* Problems to solve *
[1] In the forum thread about the carrot wood log, how long is the log?
[2] Summarize the forum thread about the carrot wood log in two sentences.
[3] Quote the forum thread about the carrot wood log between "So,, my neighbor" and "me that does?", inclusive.

* Quoted text *
^^^^^^^^^^^^^^^^
# Can something be done with this?



## S Hobbs (Jun 12, 2012)

So,, my neighbor felled a tree last year and I put this log on the side of my house thinking...one day?.. One day is here. Is the anything that can be done with something like this? Slab cuts for rustic tables, blocks to learn to turn? It was a carrot wood tree. I am in so cal and do not have access to milling equip. Anyone out there near me that does?









It's about 45 in long and 12-20 diameter.

Sent from my iPad using Wood Forum


----------



## aardvark (Sep 29, 2011)

Many would kill for the shapiness and gnarlyness of that thing.
I don't have a clue of the characteristics of carrot wood(?). 
I would slab it out for coffee tables and try to get 2, 2" thick bookmatched pieces out of it.

I'm sure others will have better ideas.


----------



## stevem2 (Jun 13, 2010)

Square the ends, remove the bark and use it for a table support?


----------



## aardvark (Sep 29, 2011)

It would come close to making 2 kitchen table supports or 3 coffee table supports (27" or 16", but the top thickness needs subtracted)


----------



## S Hobbs (Jun 12, 2012)

aardvark said:


> Many would kill for the shapiness and gnarlyness of that thing.
> I don't have a clue of the characteristics of carrot wood(?).
> I would slab it out for coffee tables and try to get 2, 2" thick bookmatched pieces out of it.
> 
> I'm sure others will have better ideas.
^^^^^^^^^^^^^^^^
* Data lines *

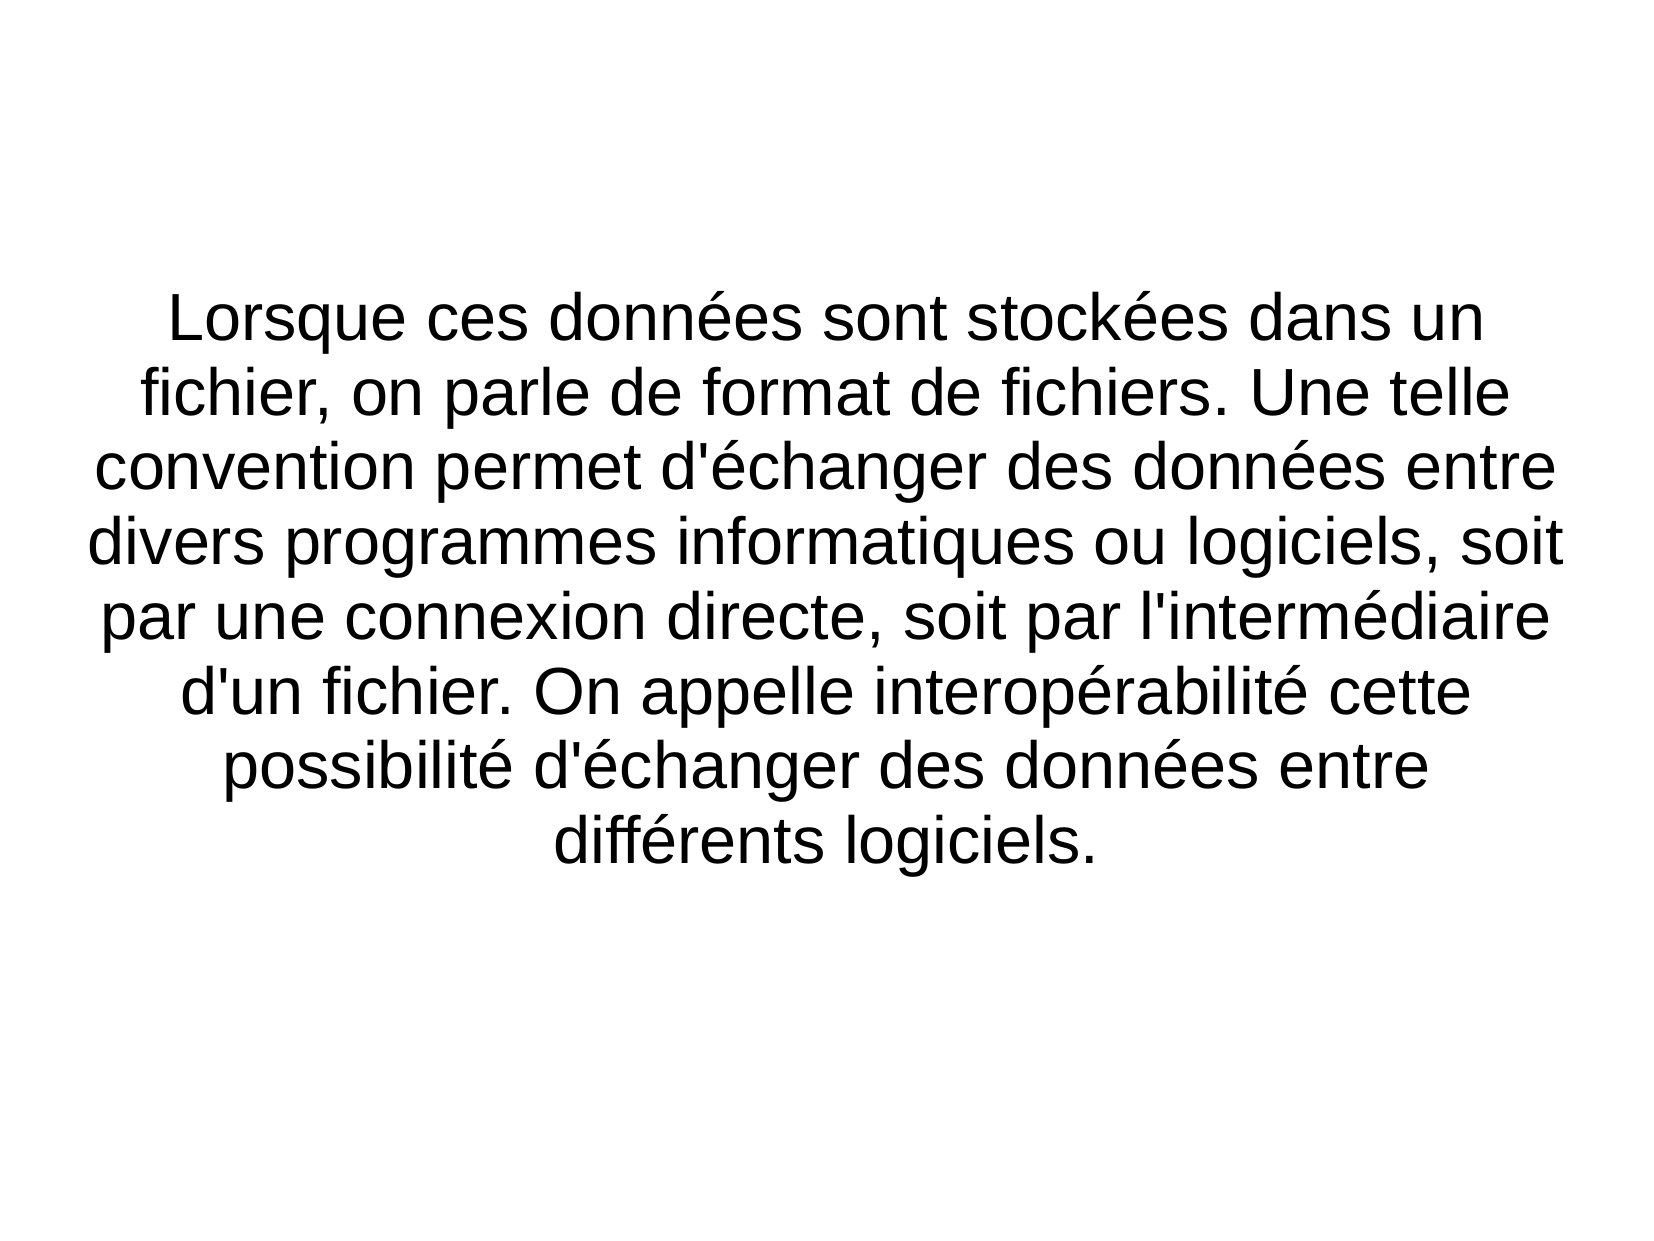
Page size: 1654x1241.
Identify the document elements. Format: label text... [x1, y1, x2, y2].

subtitle Lorsque ces données sont stockées dans un fichier, on parle de format de fichiers. Une telle convention permet d'échanger des données entre divers programmes informatiques ou logiciels, soit par une connexion directe, soit par l'intermédiaire d'un fichier. On appelle interopérabilité cette possibilité d'échanger des données entre différents logiciels. [82, 49, 1571, 1109]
^^^^^^^^^^^^^^^^
* Outputs by task *
[1] About 45 inches long.

[2] A poster in Southern California has a carrot wood log, about 45 inches long and 12 to 20 inches in diameter, left from a tree a neighbor felled, and asks what could be made from it without access to milling equipment. Replies suggest slabbing it into two 2-inch-thick bookmatched pieces for coffee tables, or squaring the ends and removing the bark to use it as a table support.

[3]
So,, my neighbor felled a tree last year and I put this log on the side of my house thinking...one day?.. One day is here. Is the anything that can be done with something like this? Slab cuts for rustic tables, blocks to learn to turn? It was a carrot wood tree. I am in so cal and do not have access to milling equip. Anyone out there near me that does?